## Source text
....
Scientists say they have worked out a machine learning method with the ability to provide close to precise survival estimates of patients afflicted with prostate adenocarcinoma, which is by far the most common type of prostatic cancer cases.
Their findings, revealed in the journal Computers in Biology and Medicine, are the outcome of the application and investigation of eight ensemble methods which they combine to provide prediction of overall survival in prostate adenocarcinoma patients.
The ensemble models the scientists deploy include Random Forest (RF), AdaBoost, Gradient Boosting (GB), Extreme Gradient Boosting (XGB), LightGBM (LGBM), CatBoost, Hard Voting Classifier (HVC), and Support Vector Classifier (SVC).
Their data set is derived from the Cancer Genome Atlas (TCGA) PanCancer Atlas.
The study, led by scientists from the University of Sharjah in the United Arab Emirates (UAE) as well as Turkey's Near East University, evaluates the data, "using essential performance indicators, such as accuracy, precision, recall, F-1 score, and ROC AUC score."
Out of the eight ensemble methods they employ to assess prostate cancer survival predictions, the scientists find Gradient Boosting (GB), a machine learning technique, to have "outperformed other models by obtaining a perfect score of 1.0 in accuracy, precision, recall, and F-1 score, and 0.99 as ROC AUC."
....
## Given records
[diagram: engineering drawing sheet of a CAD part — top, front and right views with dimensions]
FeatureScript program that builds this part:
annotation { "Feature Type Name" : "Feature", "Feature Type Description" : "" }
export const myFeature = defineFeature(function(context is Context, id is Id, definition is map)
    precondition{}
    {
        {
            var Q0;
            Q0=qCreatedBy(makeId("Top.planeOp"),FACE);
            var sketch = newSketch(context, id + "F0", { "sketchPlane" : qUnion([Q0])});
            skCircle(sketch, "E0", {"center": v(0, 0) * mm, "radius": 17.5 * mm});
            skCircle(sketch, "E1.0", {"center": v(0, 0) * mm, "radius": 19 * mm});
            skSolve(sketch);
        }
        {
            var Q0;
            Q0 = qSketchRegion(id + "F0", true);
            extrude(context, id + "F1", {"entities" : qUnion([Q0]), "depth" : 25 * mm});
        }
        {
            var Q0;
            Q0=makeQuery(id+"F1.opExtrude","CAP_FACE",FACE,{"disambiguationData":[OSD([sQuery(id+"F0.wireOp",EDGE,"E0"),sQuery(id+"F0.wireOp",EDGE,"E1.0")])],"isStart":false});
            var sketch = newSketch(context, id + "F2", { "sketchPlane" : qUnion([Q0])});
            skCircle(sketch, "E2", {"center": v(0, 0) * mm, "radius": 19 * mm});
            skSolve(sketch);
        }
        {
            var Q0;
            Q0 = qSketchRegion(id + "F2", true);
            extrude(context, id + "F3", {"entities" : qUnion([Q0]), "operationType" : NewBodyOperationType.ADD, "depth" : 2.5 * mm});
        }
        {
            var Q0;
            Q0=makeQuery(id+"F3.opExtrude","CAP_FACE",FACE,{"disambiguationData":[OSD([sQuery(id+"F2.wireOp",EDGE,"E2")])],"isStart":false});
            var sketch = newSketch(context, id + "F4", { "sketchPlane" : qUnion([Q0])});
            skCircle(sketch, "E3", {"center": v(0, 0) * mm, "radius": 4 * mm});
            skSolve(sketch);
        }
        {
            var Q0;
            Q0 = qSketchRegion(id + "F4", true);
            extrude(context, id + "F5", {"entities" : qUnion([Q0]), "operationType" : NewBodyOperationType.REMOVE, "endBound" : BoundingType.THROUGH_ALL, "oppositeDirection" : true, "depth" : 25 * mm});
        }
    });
....
## To do
In the article on predicting prostate cancer survival, which ensemble method outperformed the other models?

## Exercise output
Gradient Boosting (GB)